5. Post-mortem template
Use within 5 business days of any sev 1 or sev 2.
---
title: Post-mortem — <short title>
date: <YYYY-MM-DD>
severity: SEV-X
duration: <minutes>
authors: [<names>]
tags: [postmortem]
---
## Summary
One paragraph: what broke, who was affected, how long, how it was fixed.
## Timeline (UTC)
- HH:MM — first signal (alert, user report)
- HH:MM — on-call ack
- HH:MM — hypothesis: ...
- HH:MM — mitigation deployed
- HH:MM — verified resolved
- HH:MM — incident closed
## Impact
- Users affected: <count or %>
- Features affected: <list>
- Money affected: <if payments>
- Data loss: <yes/no — describe>
## Root cause
Honest, blameless. Distinguish trigger vs underlying cause.
## What went well
- ...
## What went poorly
- ...
## Where we got lucky
- ...
## Action items
| # | Item | Owner | Due | Ticket |
|---|------|-------|-----|--------|
| 1 | Add /health probe for MongoDB | @x | 2026-06-01 | OPS-123 |
| 2 | Tighten rate limit on /auth/login | @y | 2026-05-30 | OPS-124 |
## Detection improvements
What new alert / dashboard would have caught this earlier?
## Process improvements
What runbook / docs need updating? Update [[Incident Response]] right now.

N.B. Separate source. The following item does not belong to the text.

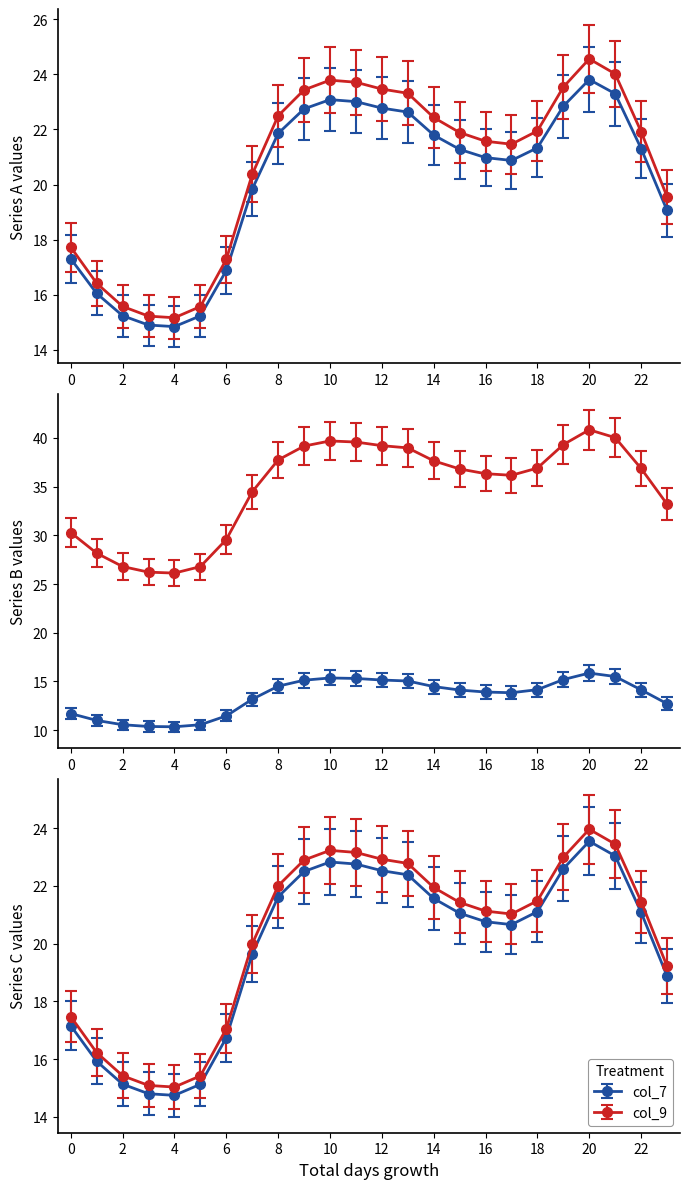

How many categories are shown in the chart?

24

Store postmortems alongside this vault — suggested path /Users/mojtabaheidari/code/docs/08 - Operations/postmortems/YYYY-MM-DD-<slug>.md.
6. Escalation contacts
(Fill in for your team; placeholder structure below.)

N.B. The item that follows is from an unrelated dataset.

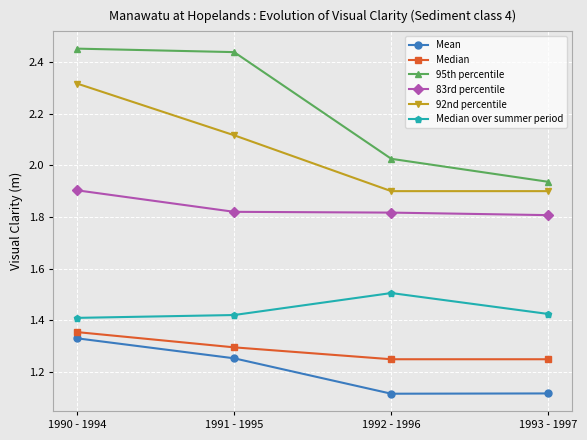

What position from the right is 1990 - 1994?

4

| Role | Primary | Backup | Channel |
|---|---|---|---|
| On-call engineer | #incidents | ||
| Payments lead | DM | ||
| Infrastructure | DM | ||
| Product / customer comms | #customer-comms | ||
| SHKeeper provider contact | — | ||
| SMTP provider | — |
7. After every incident
- Updated this page with any new gotchas?
- Updated Monitoring with new metrics/alerts to add?
- Updated Backup & Recovery if backup gaps were exposed?
- Action items tracked?
- Customer comms sent (if user-impacting)?
- Post-mortem published?
Cross-links: Deployment for rollback steps, Database Operations for DB diagnostics, Backup & Recovery for restore procedures, Monitoring for metrics to watch.